§ **SOURCE INFORMATION**
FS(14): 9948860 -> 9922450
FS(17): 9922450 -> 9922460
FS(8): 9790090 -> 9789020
---
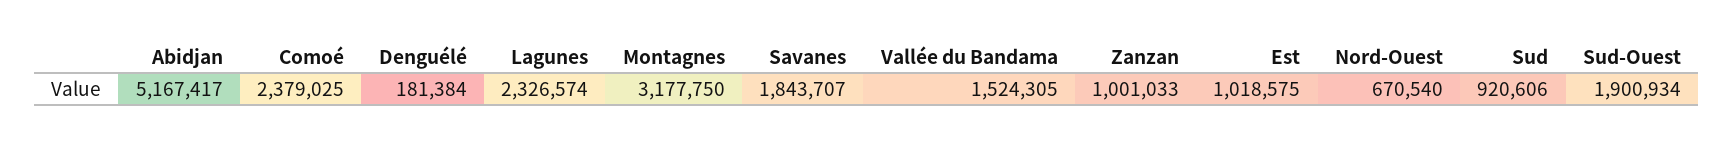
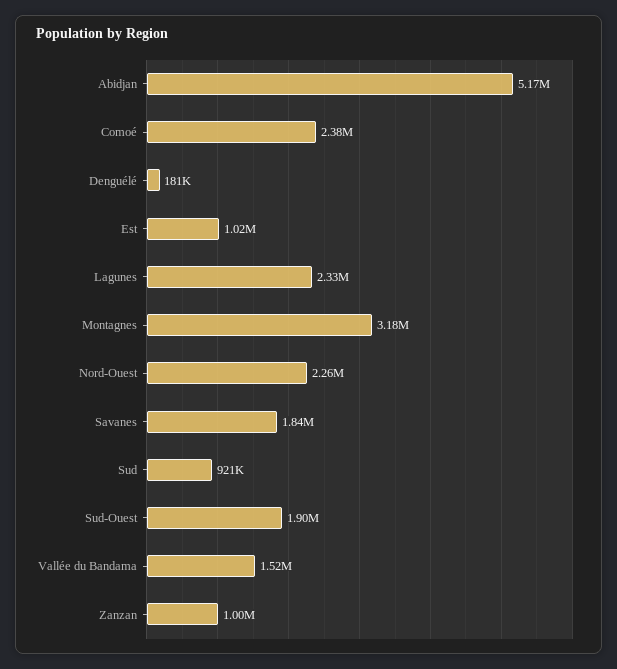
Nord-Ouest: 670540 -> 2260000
---
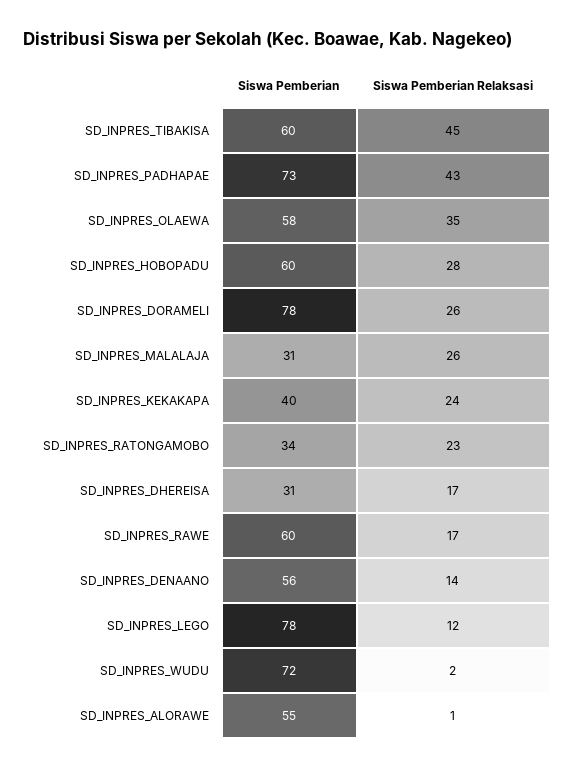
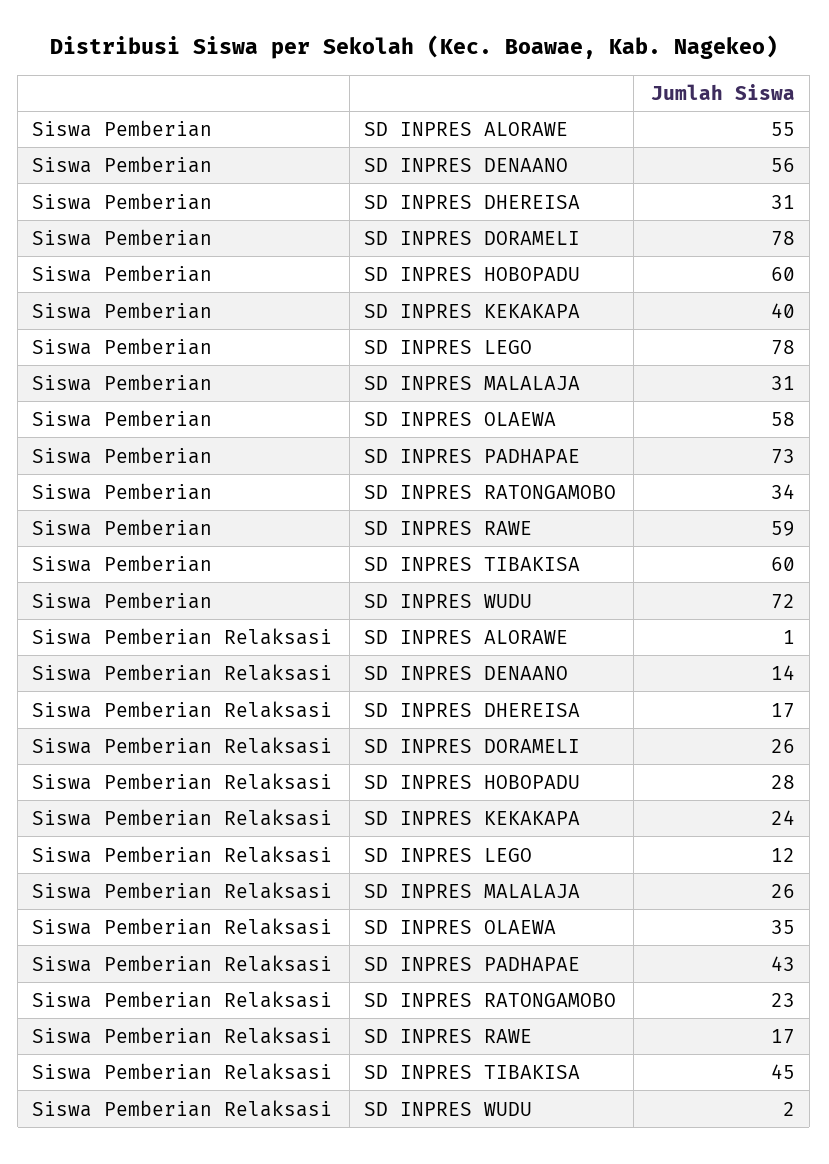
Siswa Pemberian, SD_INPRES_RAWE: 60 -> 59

§ **WHAT THE TASK ASKS**
Repeat, character for character, the lines of the material above from the line with "FS(14): 9948860 -> 9922450" through the line with "FS(8): 9790090 -> 9789020".

§ **COMPLETED TASK**
FS(14): 9948860 -> 9922450
FS(17): 9922450 -> 9922460
FS(8): 9790090 -> 9789020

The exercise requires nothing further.